Quelle riche idée a eue Christophe Ghristi, le directeur artistique du Théâtre National du Capitole de Toulouse, de programmer au Théâtre Garonne, petite structure sur la rive gauche de la Garonne, la reprise de Dafne, « opéra madrigalesque » de Wolfgang Mitterer, qui avait été créé au théâtre de l’Athénée à Paris à la fin 2022. Riche idée car la réussite de l’entreprise est complète, alors que le pari était loin d’être gagné d’avance ; allier la musique du XVIIe siècle à celle d’aujourd’hui.
Essayons de comprendre la genèse de la pièce ; en 1627, Heinrich Schütz, le « Monteverdi allemand », compose une pastorale sur un livret du poète baroque Martin Opitz, d’après Les Métamorphoses d’Ovide. Mais l’incendie de la bibliothèque de Dresde fait disparaître à jamais la partition. Le compositeur autrichien Wolfgang Mitterer (né en 1958), séduit par le livret conservé, a imaginé avec Geoffroy Jourdain et Aurélien Bory un opéra dont le chœur serait le héros et l’électronique la basse continue. Il s’agissait donc d’écrire une partition en s’inspirant directement de la musique de Schütz, en reliant les différentes scènes madrigalesques par des intermèdes musicaux confiés à la musique électronique. Par quel miracle la synthèse de ces deux styles musicaux a priori irréconciliables se fait-elle si naturellement ?
C’est que le spectacle est conçu comme un tout et que l’osmose entre tous les éléments est parfaite. Les personnages (Ovide lui-même, Apollon, Cupidon, Vénus, Daphné) sont interprétés par l’ensemble des chanteurs du chœur Les Cris de Paris. Les 12 chanteurs prennent en charge alternativement les parties des personnages. Ceux-ci se déplacent en permanence sur une scène circulaire mobile et composée d’anneaux tournant indépendamment les uns des autres. Il s’ensuit un mouvement perpétuel, une chorégraphie permanente mais toujours originale et en lien direct avec l’action. Le rendu visuel est saisissant. Il faudrait reprendre beaucoup des scènes proposées mais citons l’apparition des Daphné chasseresses, vêtues de peaux d’animal et l’arc en main. La poursuite des Apollon qui ne peuvent rattraper les Daphné qu’en transgressant la loi, donc en traversant les anneaux en révolution. Quant à la métamorphose de Daphné en laurier, lui-même directement issu du fleuve Pénée (le père de Daphné – ce qui donne une symbolique puissante à cette interprétation, même si elle est absente du texte original d’Ovide), elle est d’une beauté plastique subjuguante. Daphné s’enroule dans une immense tenture descendant des cintres, et finit par s’y perdre.
© Aglaé Bory
Il faut rendre un hommage particulier aux douze solistes de l’ensemble Les Cris de Paris, dont la voix est légèrement amplifiée et qui réalisent une prouesse artistique remarquable. Une heure quinze sur scène sans interruption, un texte et une chorégraphie à maîtriser, sans parler des instruments (flûte, bassons, cor, guitare, caisse claire) que certains des chanteurs jouent sur scène.

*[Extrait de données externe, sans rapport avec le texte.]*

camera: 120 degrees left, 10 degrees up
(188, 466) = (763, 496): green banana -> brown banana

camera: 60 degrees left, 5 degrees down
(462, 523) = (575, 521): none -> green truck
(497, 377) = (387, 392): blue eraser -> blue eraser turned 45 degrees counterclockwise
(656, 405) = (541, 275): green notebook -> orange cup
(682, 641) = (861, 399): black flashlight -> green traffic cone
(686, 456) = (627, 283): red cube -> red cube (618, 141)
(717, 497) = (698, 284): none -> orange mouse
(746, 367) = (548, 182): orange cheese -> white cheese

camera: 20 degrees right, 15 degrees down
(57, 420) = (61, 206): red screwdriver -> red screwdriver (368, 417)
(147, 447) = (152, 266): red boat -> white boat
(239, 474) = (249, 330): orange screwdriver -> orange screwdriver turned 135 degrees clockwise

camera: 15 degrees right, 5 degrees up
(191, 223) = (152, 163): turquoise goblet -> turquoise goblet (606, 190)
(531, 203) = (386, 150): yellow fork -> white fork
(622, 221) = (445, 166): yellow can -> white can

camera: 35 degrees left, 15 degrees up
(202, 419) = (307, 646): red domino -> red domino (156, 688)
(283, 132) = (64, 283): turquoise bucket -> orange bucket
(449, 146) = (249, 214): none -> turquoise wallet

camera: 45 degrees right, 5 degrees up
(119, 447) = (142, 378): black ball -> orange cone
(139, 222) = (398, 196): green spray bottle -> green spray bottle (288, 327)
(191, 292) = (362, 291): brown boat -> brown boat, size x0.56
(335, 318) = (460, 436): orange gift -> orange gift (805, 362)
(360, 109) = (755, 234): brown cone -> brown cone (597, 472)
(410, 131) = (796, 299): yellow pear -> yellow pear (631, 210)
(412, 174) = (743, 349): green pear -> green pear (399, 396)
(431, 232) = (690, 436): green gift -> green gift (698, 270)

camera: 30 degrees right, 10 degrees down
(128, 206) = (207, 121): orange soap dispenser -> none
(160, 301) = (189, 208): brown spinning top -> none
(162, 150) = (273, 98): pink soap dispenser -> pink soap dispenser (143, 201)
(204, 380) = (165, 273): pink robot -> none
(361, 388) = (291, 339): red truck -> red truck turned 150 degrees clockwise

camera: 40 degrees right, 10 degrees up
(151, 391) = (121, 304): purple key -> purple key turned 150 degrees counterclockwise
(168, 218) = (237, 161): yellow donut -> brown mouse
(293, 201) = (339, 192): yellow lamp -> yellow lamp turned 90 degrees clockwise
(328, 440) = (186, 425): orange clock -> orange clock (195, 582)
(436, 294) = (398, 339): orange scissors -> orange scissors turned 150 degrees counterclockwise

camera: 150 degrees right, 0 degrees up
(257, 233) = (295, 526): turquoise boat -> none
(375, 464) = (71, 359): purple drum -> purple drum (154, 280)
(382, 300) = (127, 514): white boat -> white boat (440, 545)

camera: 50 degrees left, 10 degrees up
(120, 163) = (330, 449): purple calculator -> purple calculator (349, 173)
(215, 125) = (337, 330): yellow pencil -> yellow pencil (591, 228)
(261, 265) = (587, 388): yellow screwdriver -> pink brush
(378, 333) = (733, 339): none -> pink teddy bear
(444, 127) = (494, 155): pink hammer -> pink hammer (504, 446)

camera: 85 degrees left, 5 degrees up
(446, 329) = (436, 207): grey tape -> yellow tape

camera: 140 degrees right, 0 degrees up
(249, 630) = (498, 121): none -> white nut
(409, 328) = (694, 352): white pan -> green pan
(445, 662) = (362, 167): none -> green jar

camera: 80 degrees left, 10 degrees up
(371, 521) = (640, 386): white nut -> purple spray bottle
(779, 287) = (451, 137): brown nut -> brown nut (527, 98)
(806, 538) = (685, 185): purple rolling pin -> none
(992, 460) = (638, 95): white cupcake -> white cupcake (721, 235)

La métamorphose est au final le leitmotiv de cette production. Tout est métamorphosé dans cette Dafne. La musique de Schütz bien sûr ; la musique, ancienne, oubliée, perdue plutôt, devient une autre musique ; l’espace, par ces révolutions incessantes du plateau tournant et de ses anneaux, se transforme sans cesse et est à la fois tous les lieux où se déroulent les scènes de la pièce. Sans parler bien sûr de l’acte de création qui est en soi aussi un processus de métamorphose.